From the entries below, copy every line holding the word "shoulder".
═══ EXERCISE INPUT
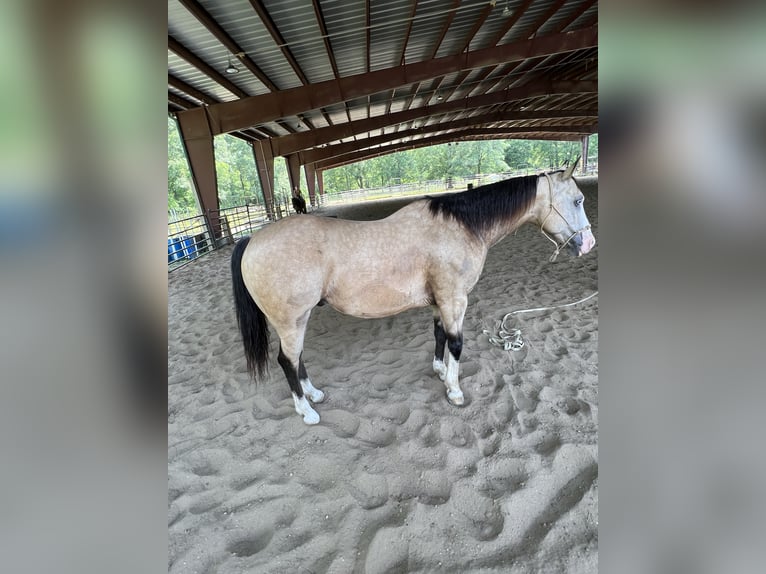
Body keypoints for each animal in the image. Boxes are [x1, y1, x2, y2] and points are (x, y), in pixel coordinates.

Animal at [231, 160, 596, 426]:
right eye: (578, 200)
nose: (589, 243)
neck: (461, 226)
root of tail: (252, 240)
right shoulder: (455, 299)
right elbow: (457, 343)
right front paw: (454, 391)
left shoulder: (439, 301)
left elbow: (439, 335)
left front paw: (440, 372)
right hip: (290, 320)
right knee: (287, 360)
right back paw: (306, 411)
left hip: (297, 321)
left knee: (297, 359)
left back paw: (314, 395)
══════
═══ EXERCISE INPUT
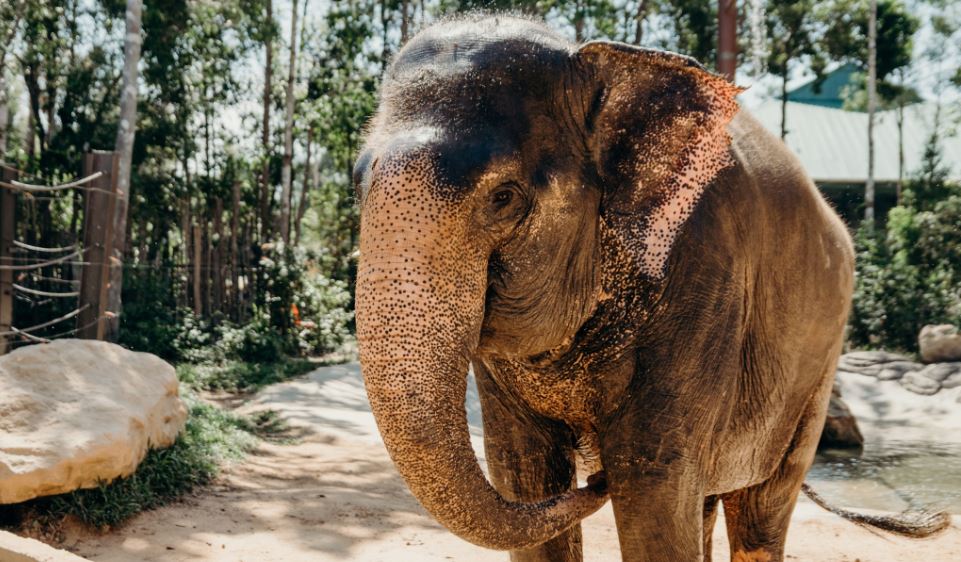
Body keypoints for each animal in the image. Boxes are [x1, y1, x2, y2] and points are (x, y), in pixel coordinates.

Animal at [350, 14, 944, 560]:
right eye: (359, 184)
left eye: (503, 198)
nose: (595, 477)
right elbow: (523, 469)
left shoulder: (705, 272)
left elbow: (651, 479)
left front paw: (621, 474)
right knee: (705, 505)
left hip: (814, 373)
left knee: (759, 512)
══════
RESPONSE FOR THIS EXERCISE:
right shoulder: (455, 299)
left shoulder: (439, 301)
left shoulder: (705, 272)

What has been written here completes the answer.